The only constant through all that was Riley’s performances with New Zealand. Only one woman, Ria Percival, has played more games for the Football Ferns than Riley’s 152 and only Abby Erceg has worn the armband more often. Riley, one of the most experienced outside backs in international soccer, could pass both of them this year.
She is well aware of the numbers, but that’s not why she plays. Her work with the player council for the global players union opened her eyes to using soccer for social change. So while her approach has been far more subtle than the in-your-face activism of Megan Rapinoe and others, she is no less passionate.
“Having a dad from New Zealand, I’ve had so much opportunity. That’s what I want for everyone,” said Riley, whose default expression, a wide smile, can turn expressive and excitable when the conversation goes in a more serious direction. “And I don’t mean that everyone has the opportunity to play for the national team, but just to play soccer or to play sports or to do whatever they want. That’s why I’m so passionate about young kids of all backgrounds, no matter their skin color, no matter who they love, no matter who their parents are, to have the opportunity to do whatever they want in life.
“I had a head start because I had a dad who gave me a New Zealand passport. Soccer has given me so much and I just want it to be a safe space that women and girls feel like they belong.”
What Riley has never done, though, is win a World Cup game. New Zealand has played every tournament since Riley joined the team as a teenager in 2007, but its best results were a draw with Mexico in 2011 and ties with Canada and China four years later. In their World Cup history, the Kiwis are 0-12-3 and have been outscored 34-8. (The men’s team has done no better, going 0-3-3 in its two World Cups.)
New Zealand, which has won just one of its last 12 games, will open group play with No. 12 Norway and finish against 20th-ranked Switzerland. But in between it gets the lowly Philippines, a World Cup debutante, in the New Zealand capital of Wellington.
“It would be so incredible and it would be so meaningful,” Riley said of winning for the first time. “We’ve been working so hard to get that win. New Zealand’s had a very insane, beautiful, painful journey at World Cups.”
At 35, Riley is far closer to the end of her career than she is to the beginning, although when or where she will finish remains undetermined. Early next year New Zealand faces qualifying for the 2024 Paris Olympics and her contract with Angel City will take her through 2025. If the U.S. and Mexico win the rights to stage the 2027 World Cup, Riley might stick around for a chance to play in that tournament.
But if this proves to be the end of the road internationally, Riley said she can’t think of a better way to go out: playing before the home crowd — such as it is — in her adopted country in the largest, most lucrative and, judging from FIFA’s projections for TV viewership, most-watched Women’s World Cup.

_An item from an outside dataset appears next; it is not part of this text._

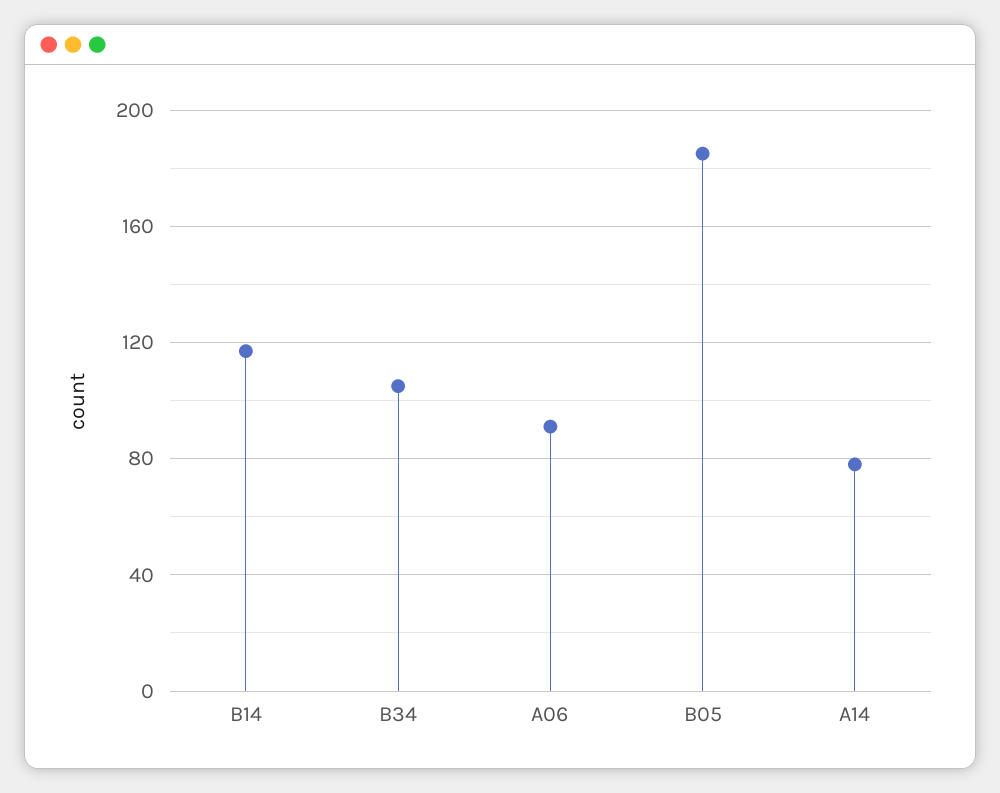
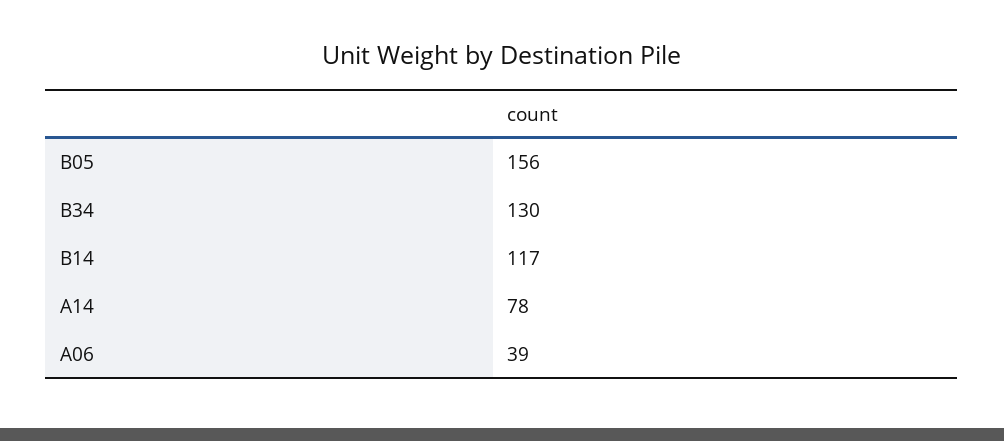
B34: 105 -> 130
A06: 90 -> 39
B05: 185 -> 156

“It’s really special. That’s why I see it more as an opportunity,” she said. “How can we make something great happen? How can we make a lasting impact and a legacy? And for me that goes beyond soccer.
“So for New Zealand, which is a small country that’s pretty far away from everything else, all the young people at these games will really be able to dream big. And it doesn’t have to be that they dream to be soccer players. Just plant a seed that you can do anything you set your mind to.”
That just might be something worth crying about.